A critical limitation rarely discussed in coverage: V-JEPA 2's 65–80% zero-shot success rate is the primary empirical claim justifying AMI Labs' $3.5B pre-money valuation. Industrial reliability standards are typically >99.5% uptime — the gap between 72.5% (mid-range of V-JEPA 2) and 99.5% (industrial threshold) is not a rounding error. It is 40 percentage points of reliability improvement required before deployment. Physical Intelligence faces the same problem on the production reliability axis.

Neither architecture is deployable in enterprise robotics at required reliability standards today. The valuation premiums are therefore bets on which architecture reaches 99.5% first, not on current demonstrated performance.

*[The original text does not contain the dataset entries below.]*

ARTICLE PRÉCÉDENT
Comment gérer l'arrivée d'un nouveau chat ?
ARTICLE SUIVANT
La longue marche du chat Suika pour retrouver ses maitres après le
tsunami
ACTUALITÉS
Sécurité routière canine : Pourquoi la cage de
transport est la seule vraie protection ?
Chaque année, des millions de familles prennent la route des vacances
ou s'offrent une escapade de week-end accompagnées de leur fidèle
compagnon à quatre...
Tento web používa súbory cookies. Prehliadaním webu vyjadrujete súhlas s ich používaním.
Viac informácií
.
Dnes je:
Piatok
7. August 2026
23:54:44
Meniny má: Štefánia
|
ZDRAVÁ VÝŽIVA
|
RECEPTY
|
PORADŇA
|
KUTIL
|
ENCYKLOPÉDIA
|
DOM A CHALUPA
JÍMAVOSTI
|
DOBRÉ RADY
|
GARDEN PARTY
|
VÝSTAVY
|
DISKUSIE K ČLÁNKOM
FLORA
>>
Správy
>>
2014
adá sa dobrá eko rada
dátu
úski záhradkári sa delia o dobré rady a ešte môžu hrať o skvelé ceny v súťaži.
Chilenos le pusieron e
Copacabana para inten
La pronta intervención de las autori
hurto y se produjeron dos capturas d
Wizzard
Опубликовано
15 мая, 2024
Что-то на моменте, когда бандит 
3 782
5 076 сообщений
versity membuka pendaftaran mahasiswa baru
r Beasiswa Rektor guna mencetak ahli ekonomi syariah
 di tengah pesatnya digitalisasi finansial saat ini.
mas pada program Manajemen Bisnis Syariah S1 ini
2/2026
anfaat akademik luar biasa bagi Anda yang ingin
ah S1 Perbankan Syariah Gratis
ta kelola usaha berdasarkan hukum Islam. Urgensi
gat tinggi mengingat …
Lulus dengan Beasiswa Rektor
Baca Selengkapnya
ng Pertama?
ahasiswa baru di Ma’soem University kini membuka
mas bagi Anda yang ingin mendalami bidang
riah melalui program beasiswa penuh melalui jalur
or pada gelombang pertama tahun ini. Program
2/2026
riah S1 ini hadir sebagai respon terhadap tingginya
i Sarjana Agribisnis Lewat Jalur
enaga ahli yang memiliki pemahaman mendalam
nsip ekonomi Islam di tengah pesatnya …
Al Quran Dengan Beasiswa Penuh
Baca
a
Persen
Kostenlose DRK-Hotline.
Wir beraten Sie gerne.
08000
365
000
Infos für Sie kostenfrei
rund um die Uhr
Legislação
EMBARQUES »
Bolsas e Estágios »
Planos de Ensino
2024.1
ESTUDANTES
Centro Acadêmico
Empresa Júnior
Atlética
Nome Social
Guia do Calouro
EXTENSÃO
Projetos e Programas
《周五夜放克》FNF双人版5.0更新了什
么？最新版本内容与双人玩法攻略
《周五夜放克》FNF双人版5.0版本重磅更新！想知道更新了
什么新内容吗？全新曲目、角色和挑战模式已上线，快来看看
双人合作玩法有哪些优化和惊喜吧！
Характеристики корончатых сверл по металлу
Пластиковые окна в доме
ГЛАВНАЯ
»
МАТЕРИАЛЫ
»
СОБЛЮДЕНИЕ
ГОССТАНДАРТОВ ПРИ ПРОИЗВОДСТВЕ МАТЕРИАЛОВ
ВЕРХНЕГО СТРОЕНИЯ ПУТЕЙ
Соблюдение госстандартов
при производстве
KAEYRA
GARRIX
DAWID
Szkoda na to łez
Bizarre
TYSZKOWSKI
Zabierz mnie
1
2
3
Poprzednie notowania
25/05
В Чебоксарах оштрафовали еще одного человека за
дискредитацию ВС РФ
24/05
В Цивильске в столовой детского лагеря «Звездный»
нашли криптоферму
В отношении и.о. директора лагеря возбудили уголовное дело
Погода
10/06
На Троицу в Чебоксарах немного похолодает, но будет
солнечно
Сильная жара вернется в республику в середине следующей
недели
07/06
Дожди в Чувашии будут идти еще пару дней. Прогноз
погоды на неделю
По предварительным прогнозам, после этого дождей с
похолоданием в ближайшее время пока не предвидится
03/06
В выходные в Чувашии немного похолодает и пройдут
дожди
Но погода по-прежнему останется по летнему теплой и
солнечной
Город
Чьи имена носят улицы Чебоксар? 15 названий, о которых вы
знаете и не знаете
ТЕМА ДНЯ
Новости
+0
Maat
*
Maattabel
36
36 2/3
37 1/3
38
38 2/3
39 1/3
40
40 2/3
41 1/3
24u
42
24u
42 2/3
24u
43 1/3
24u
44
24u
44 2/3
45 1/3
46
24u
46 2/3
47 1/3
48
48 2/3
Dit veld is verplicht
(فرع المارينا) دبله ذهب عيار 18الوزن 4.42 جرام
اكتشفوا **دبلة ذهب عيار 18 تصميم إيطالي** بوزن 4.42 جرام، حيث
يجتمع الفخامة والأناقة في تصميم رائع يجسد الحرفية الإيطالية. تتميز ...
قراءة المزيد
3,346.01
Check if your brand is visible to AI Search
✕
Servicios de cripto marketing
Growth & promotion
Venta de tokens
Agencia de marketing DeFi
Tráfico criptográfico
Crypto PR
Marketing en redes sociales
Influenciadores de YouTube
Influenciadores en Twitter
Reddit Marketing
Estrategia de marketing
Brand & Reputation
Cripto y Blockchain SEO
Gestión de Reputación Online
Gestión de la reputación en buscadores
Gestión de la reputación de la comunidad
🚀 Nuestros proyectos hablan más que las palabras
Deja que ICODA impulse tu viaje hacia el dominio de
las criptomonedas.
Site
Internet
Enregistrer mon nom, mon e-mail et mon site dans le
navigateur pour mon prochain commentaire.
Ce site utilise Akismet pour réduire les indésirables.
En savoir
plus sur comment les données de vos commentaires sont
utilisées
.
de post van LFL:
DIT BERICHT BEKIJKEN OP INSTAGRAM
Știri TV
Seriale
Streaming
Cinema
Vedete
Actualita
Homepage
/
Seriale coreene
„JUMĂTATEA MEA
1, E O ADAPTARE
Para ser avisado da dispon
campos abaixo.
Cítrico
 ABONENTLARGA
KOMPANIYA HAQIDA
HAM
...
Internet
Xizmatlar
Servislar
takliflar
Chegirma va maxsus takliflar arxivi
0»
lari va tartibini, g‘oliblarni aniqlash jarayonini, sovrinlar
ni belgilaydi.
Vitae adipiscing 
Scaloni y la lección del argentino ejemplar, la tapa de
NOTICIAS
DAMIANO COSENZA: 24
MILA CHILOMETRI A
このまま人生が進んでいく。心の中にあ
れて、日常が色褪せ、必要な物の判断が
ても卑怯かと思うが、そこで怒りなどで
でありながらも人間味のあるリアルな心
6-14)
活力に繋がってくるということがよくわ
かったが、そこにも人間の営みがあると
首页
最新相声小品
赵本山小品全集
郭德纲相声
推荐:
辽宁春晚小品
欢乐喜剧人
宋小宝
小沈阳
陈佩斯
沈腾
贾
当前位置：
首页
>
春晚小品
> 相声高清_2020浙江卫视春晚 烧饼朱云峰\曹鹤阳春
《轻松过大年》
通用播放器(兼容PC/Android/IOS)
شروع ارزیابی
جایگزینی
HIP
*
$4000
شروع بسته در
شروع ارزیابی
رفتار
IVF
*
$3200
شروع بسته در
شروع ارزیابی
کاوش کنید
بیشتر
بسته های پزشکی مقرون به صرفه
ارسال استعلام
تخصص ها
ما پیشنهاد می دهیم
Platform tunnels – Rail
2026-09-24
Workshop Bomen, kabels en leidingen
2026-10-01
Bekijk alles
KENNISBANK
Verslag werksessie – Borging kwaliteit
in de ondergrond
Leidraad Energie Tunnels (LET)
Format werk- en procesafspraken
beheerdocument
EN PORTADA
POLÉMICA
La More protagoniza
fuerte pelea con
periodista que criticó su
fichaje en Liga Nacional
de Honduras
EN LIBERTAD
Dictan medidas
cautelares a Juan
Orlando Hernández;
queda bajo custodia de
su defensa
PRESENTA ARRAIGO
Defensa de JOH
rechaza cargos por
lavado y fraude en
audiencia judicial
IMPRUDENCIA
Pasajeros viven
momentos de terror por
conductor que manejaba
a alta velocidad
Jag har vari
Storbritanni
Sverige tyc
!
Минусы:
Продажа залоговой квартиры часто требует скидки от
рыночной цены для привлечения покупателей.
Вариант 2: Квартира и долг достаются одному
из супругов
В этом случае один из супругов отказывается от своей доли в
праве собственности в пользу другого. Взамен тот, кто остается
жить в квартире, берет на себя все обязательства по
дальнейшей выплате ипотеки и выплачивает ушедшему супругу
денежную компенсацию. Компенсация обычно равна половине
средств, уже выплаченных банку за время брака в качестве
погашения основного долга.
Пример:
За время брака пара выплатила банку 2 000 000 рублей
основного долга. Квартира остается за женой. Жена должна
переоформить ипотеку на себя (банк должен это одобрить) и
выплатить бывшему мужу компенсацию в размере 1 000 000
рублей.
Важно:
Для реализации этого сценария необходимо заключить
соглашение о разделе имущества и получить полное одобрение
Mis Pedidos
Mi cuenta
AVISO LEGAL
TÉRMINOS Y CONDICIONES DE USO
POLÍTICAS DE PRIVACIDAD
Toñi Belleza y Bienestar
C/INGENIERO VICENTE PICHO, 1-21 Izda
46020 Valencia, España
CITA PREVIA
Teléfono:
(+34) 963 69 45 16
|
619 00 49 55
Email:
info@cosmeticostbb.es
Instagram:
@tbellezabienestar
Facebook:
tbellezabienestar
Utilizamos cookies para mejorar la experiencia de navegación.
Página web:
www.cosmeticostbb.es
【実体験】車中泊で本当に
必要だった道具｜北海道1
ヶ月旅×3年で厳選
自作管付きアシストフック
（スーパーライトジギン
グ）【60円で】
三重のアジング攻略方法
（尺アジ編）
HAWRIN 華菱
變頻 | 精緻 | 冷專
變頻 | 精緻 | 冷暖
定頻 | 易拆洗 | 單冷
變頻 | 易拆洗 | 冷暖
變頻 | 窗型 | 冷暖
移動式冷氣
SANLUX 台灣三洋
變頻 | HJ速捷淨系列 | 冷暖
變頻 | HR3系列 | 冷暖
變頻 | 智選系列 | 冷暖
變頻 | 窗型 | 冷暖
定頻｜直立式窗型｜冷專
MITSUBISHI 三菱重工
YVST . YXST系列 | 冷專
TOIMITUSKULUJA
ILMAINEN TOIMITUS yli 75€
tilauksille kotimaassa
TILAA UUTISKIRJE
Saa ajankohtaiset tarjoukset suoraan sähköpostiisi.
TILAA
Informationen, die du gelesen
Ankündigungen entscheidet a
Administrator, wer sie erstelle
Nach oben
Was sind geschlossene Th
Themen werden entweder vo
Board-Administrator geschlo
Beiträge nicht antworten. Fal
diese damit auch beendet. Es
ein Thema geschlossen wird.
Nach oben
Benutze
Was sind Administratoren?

The Cross-Embodiment Training Moat

The genuine technical differentiation that may matter: Physical Intelligence's cross-embodiment training across 8 robot platforms is a data moat that is hard to replicate. A model trained on 10,000+ hours of data from diverse robot hardware generalizes to new hardware types in ways that robot-specific models cannot. This is the ImageNet moment for robotics data: whoever builds the largest, most diverse robot training corpus owns the foundation model.

This explains why the valuations are leading the commercialization timeline: investors are not paying for current revenue but for the right to own the robotics training data ecosystem once one of these approaches achieves sufficient reliability.

Contrarian Perspective

What the bulls are missing: The data collection problem for physical AI is fundamentally different from text/image scraping. Language models were trained on trillions of tokens of freely available internet data. Robot training data requires expensive physical collection infrastructure — sensor arrays, robot arms, controlled environments, safety protocols. The $13.8B raised in robotics in 2025 is partly going toward data collection infrastructure, not just model training. This creates a capital intensity that scales differently from software-only AI.

What the bears are missing: The V-JEPA 2 zero-shot generalization results are genuinely novel. If JEPA's data efficiency claims (43x reduction) hold at scale, AMI Labs could reach production-quality reliability faster than the current success rate suggests, because the training data requirements are dramatically lower than VLA alternatives. A JEPA-LLM hybrid (LeCun himself has indicated this is likely the production path) may be the actual architecture that wins — making the JEPA vs. VLA framing a false dichotomy.

What This Means for Practitioners

ML engineers evaluating physical AI platforms should track three distinct deployment proxies: (1) reliability benchmarks in industrial conditions (>99.5% uptime threshold, not research demo success rates); (2) training data collection infrastructure each company is building (the real moat); and (3) API availability timeline.

Physical Intelligence's π₀ is the most production-proximate today — open-sourced on GitHub with PyTorch support. AMI Labs/JEPA offers higher data efficiency but projects several years to product. World Labs' Autodesk partnership suggests 12–18 months to first B2B integration. Industrial deployment at required reliability standards: 3–5 years for any of these approaches.

For hardware providers and cloud GPU vendors, all three architecture camps require significant compute — NVIDIA's Cosmos download figures suggest they are already positioned as the infrastructure winner regardless of which model architecture prevails.